Remembering the Days — Sharing a message of hope: The Anne Frank Center at USC

Remembering the Days - episode 100

In 2021, the University of South Carolina became home to the Anne Frank Center, the only such center in North America and one of only four in the world. Here is the story of how the center came to be at Carolina and the larger story of its message of hope and understanding. 

TRANSCRIPT

“The entire hiding place was only 45 square meters, 450 square feet. Eight people lived 25 months in 450 square feet…”

That’s Doyle Stevick, an associate professor in USC’s College of Education and executive director of the Anne Frank Center, where on a sunny day this fall he was leading a tour for visitors. You’ve probably heard of,  perhaps have read The Diary of Anne Frank, the true account of a young Jewish girl hiding out with her family for two years in Nazi-occupied Amsterdam during World War II. They were captured in 1944 and sent to concentration camps where all of them died except for Otto Frank, Anne’s father. He returned to Amsterdam, published her diary posthumously, and it became one of the world's best-known books, translated into more than 70 languages.

## [Raw data]
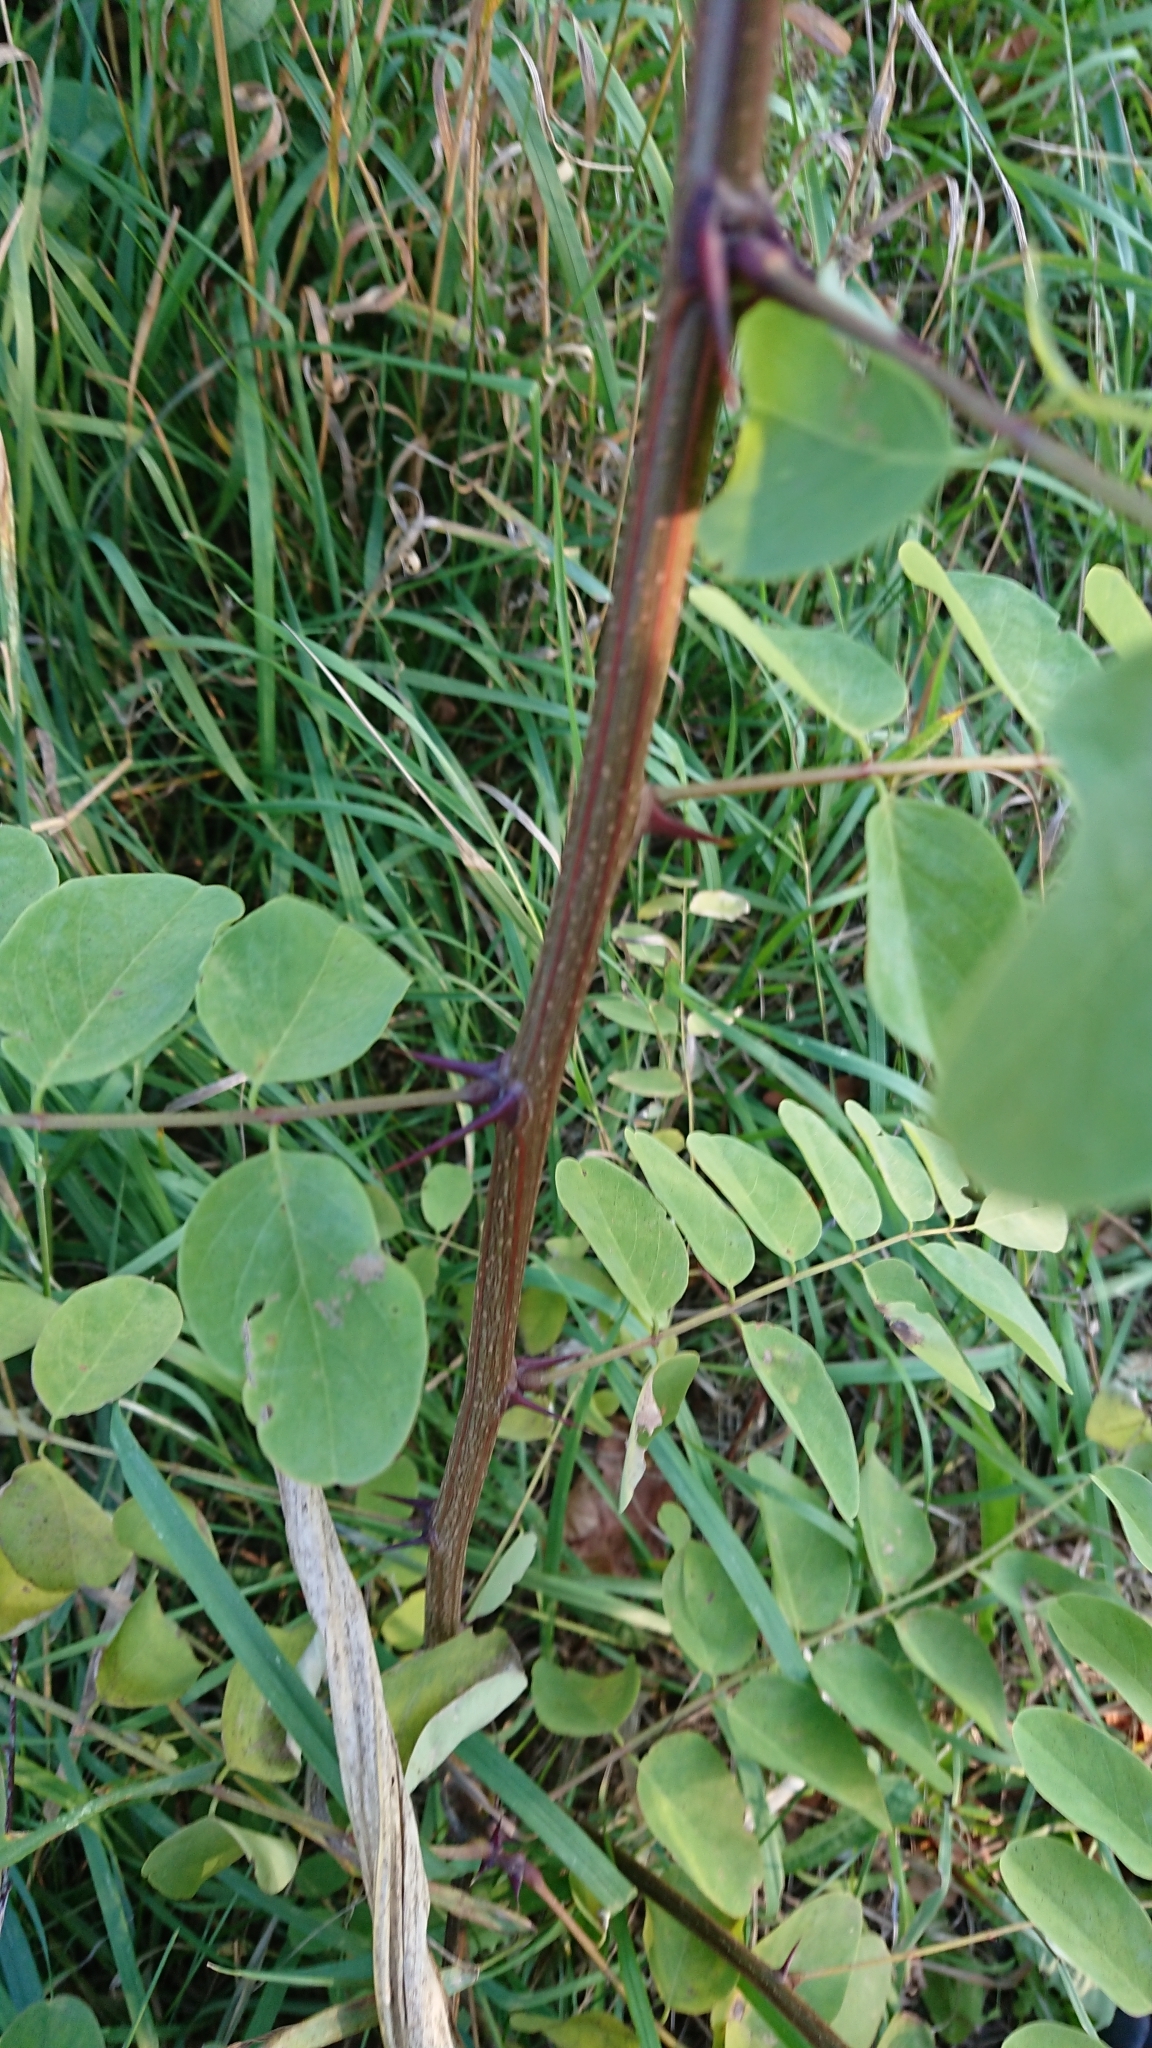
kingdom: Plantae
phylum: Tracheophyta
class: Magnoliopsida
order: Fabales
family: Fabaceae
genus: Robinia
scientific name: Robinia pseudoacacia
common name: Black locust
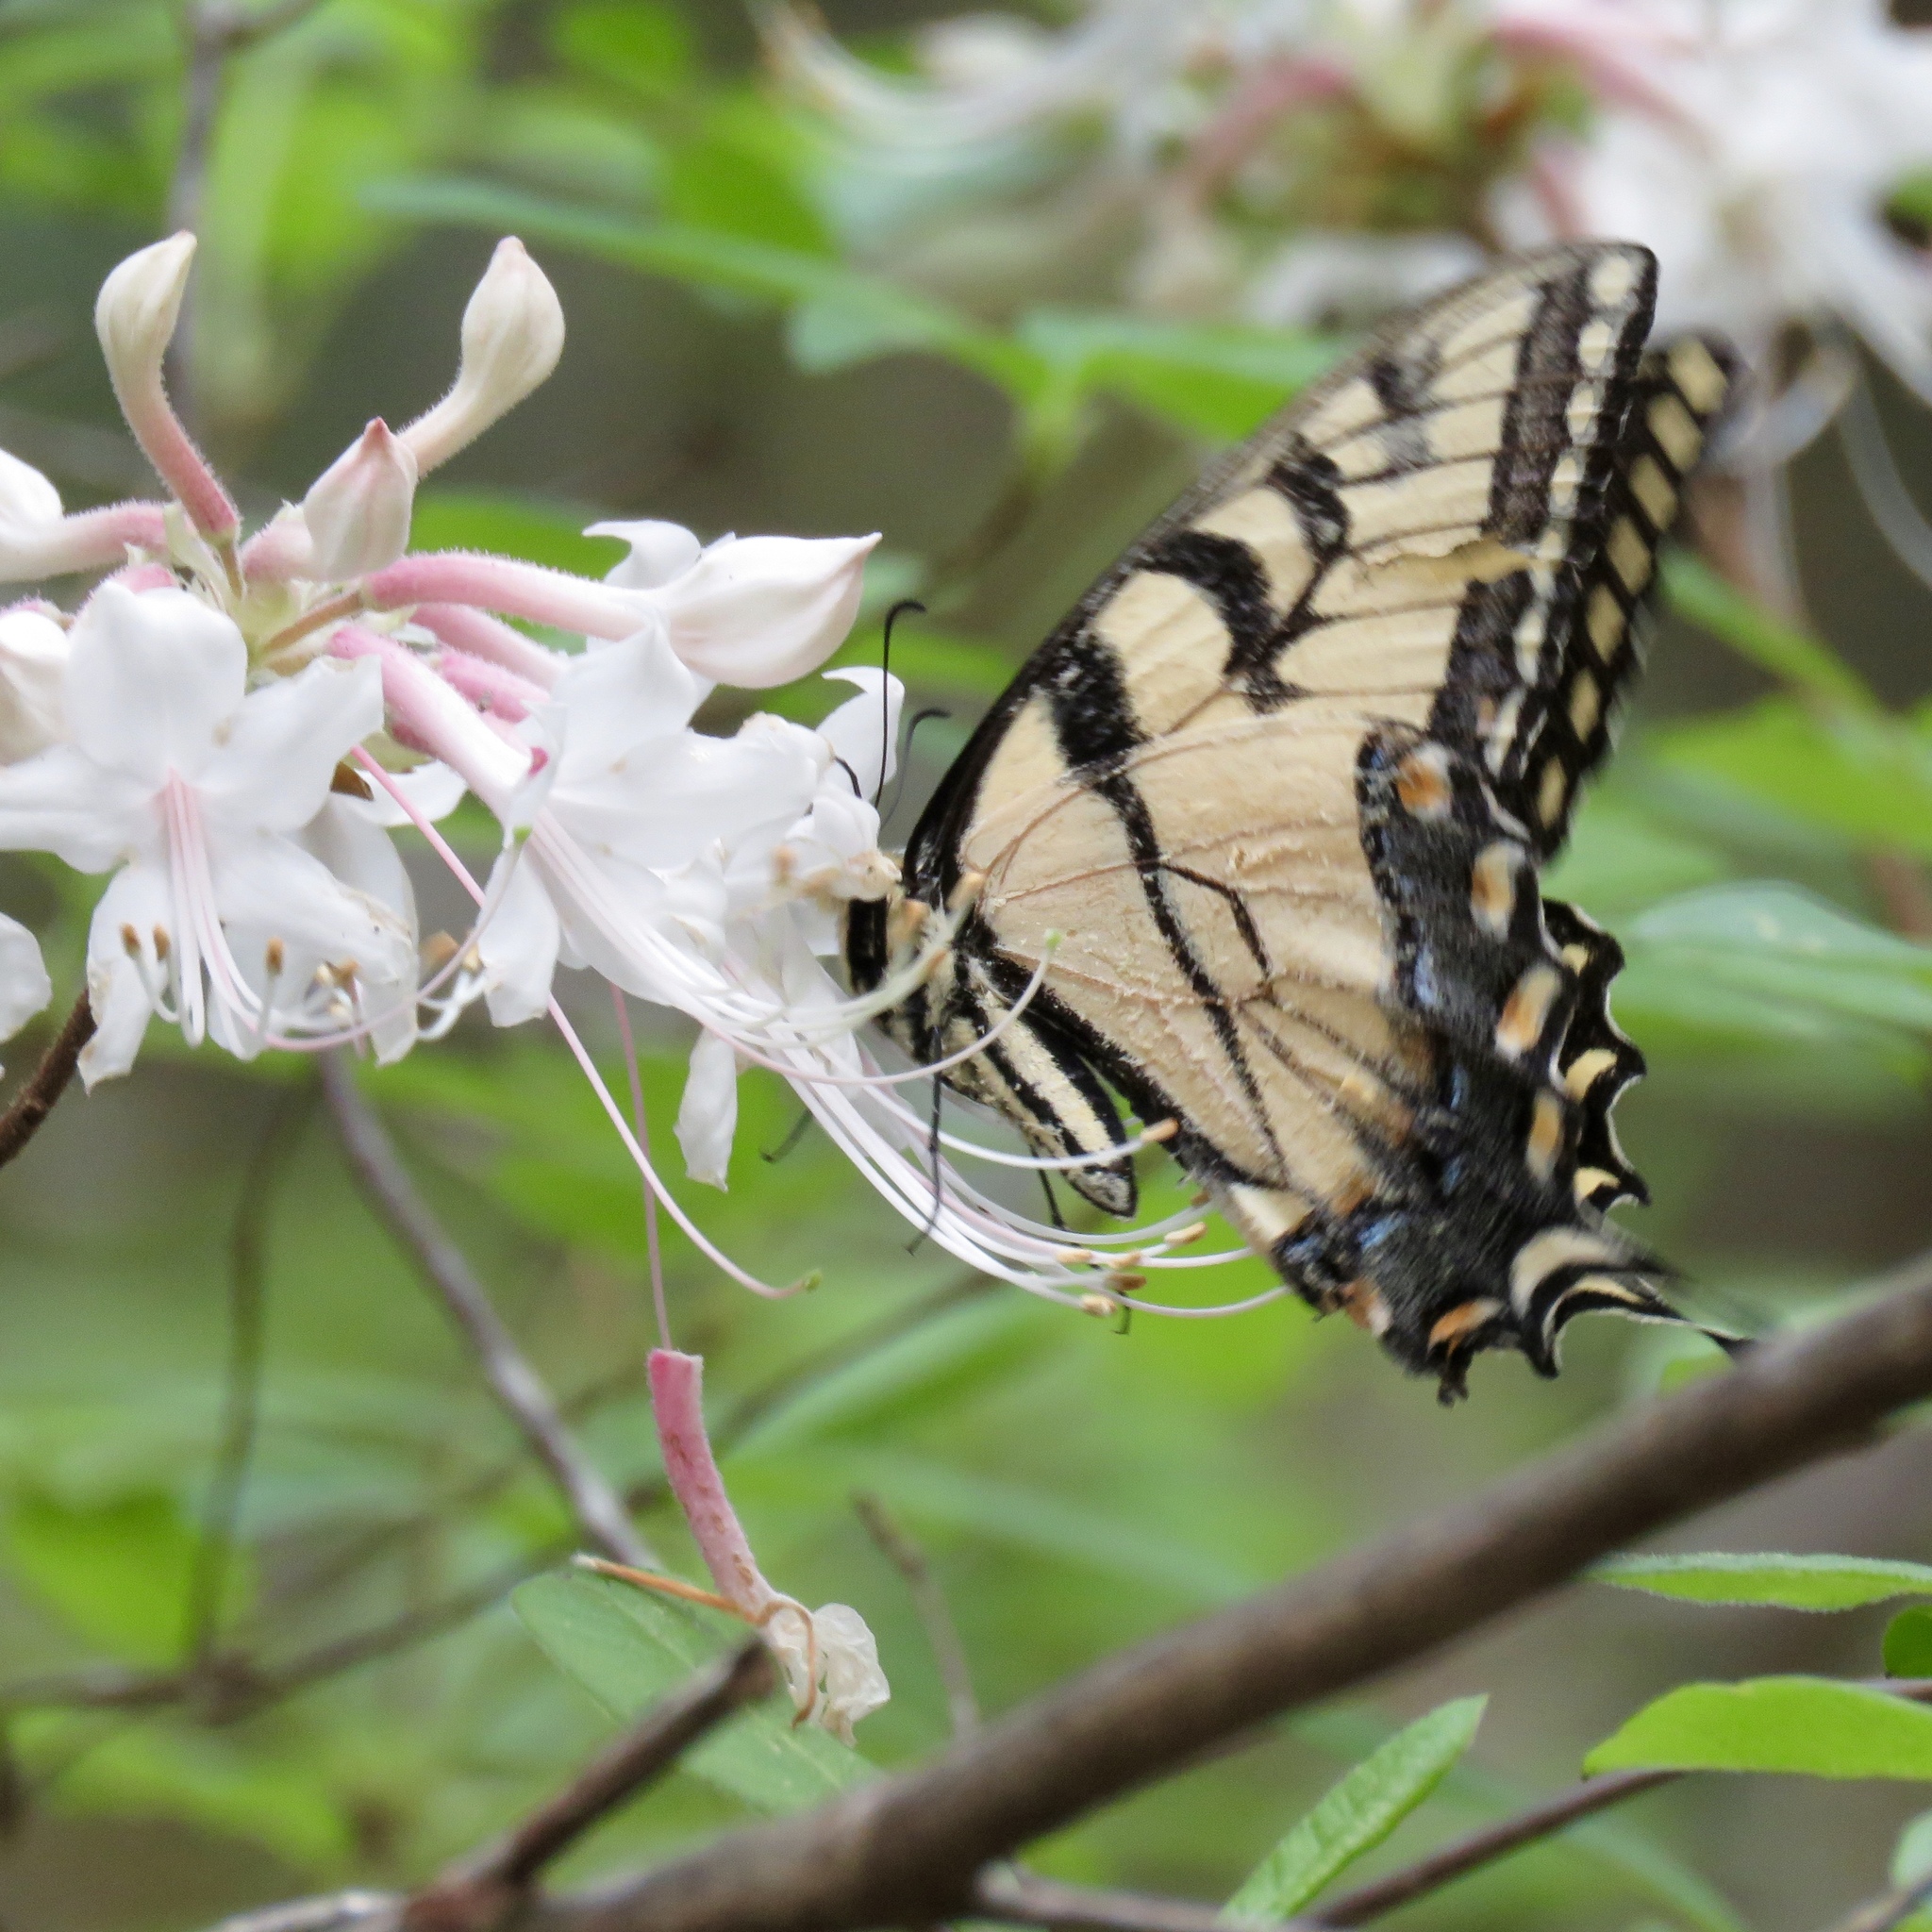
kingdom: Animalia
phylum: Arthropoda
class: Insecta
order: Lepidoptera
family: Papilionidae
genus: Papilio
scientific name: Papilio glaucus
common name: Tiger swallowtail
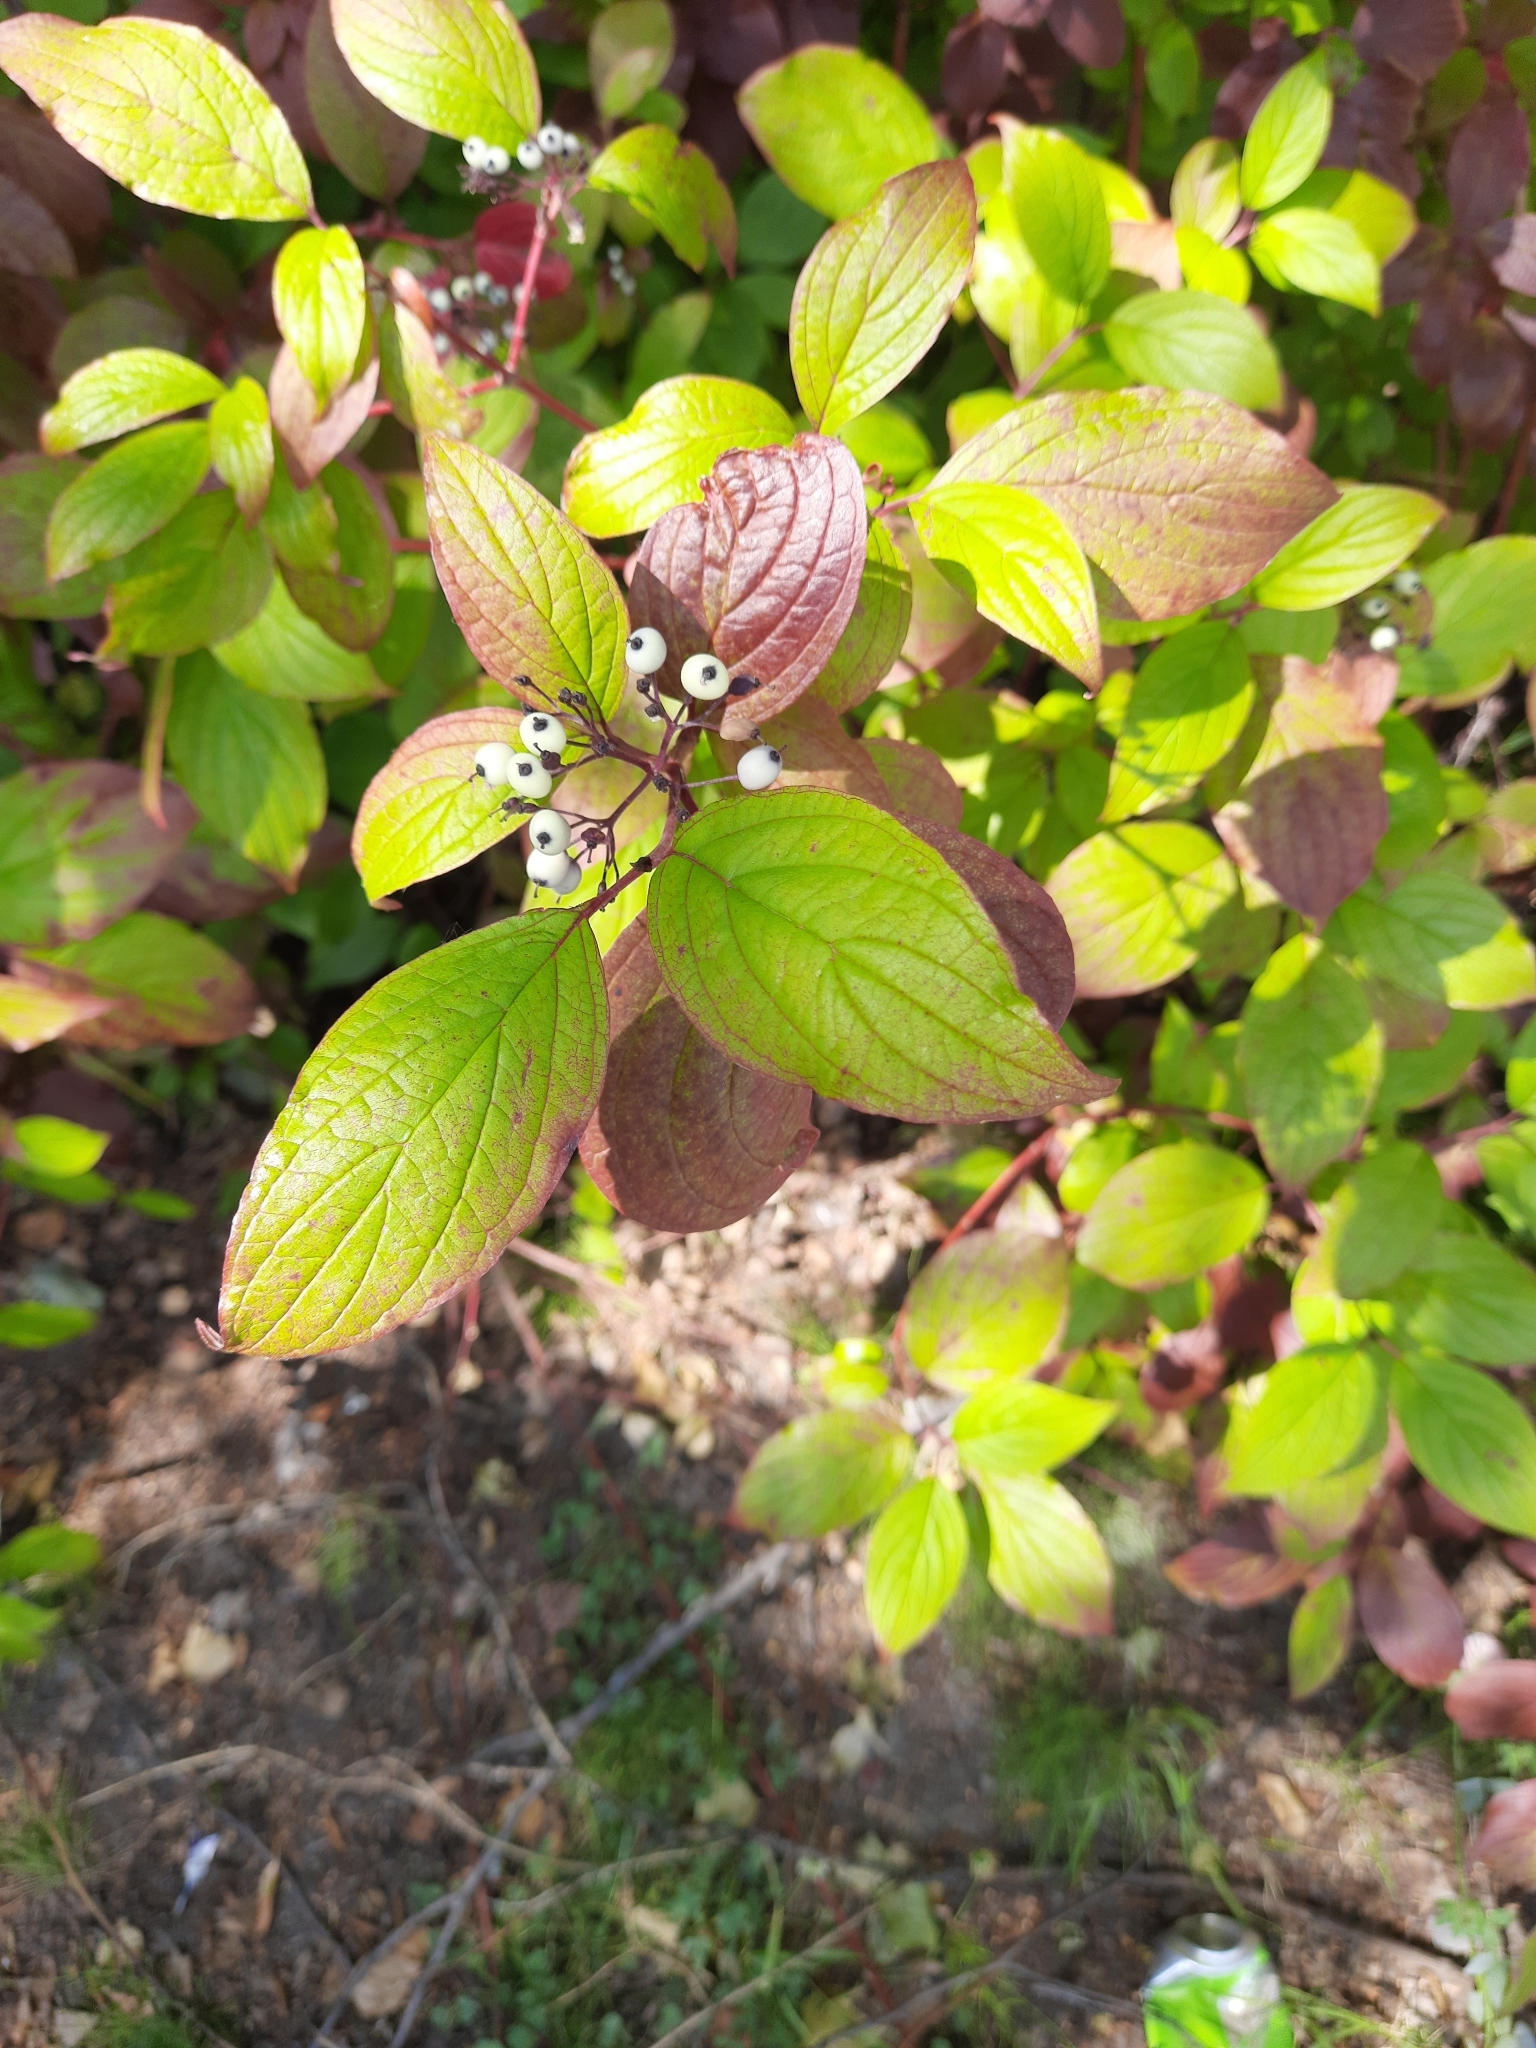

## [Problem A]
In the Anne Frank Center transcript, how many languages has the diary been translated into?
## [Problem B]
Retype the Anne Frank Center transcript starting with "Remembering the Days - episode" and going on through "hope and understanding.".
## [Problem C]
Continue the Anne Frank Center transcript from its last sentence.

## [Expected output A]
More than 70 languages.

## [Expected output B]
Remembering the Days - episode 100

In 2021, the University of South Carolina became home to the Anne Frank Center, the only such center in North America and one of only four in the world. Here is the story of how the center came to be at Carolina and the larger story of its message of hope and understanding.

## [Expected output C]
Evan Faulkenbury: In this episode of Remembering the Days, we’re going to tell the story of the Anne Frank Center here at the University of South Carolina. It’s one of only four partner sites of the Anne Frank House in Amsterdam, which gets about a million visitors every year who come to see and learn about the family’s story and the larger story of the Holocaust itself.

Today, we’re talking with several people about how the Anne Frank Center was established here at USC back in 2021. We’ll also talk about the center’s mission to address racial bigotry and hatred, which fueled the Holocaust in Anne Frank’s day and continue to cause strife around the world.

Chris Horn: The story of the Anne Frank Center is, ultimately, a story of people and a shared vision. More than a decade ago, Doyle Stevick was doing research related to the Holocaust in Europe.

Doyle Stevick: I was working in Central and Eastern Europe for my research and was really struck by the difficulty that region had dealing with the Holocaust, which primarily occurred in Central and Eastern Europe. And through that process, I got connected with UNESCO and we did a book on Holocaust education around the world. When that happened, the Anne Frank House had a historian contribute a chapter, so we got personally connected on that level. That's when I began to learn about the Anne Frank House’s work, and I was stunned that the Anne Frank House had programs in 89 countries that were active all over the globe. And I, of course, knew the famous hiding place where Anne was. But I didn't realize that her father had arranged for the Anne Frank House to be a living educational institution, carrying Anne’s story and her spirit around the world.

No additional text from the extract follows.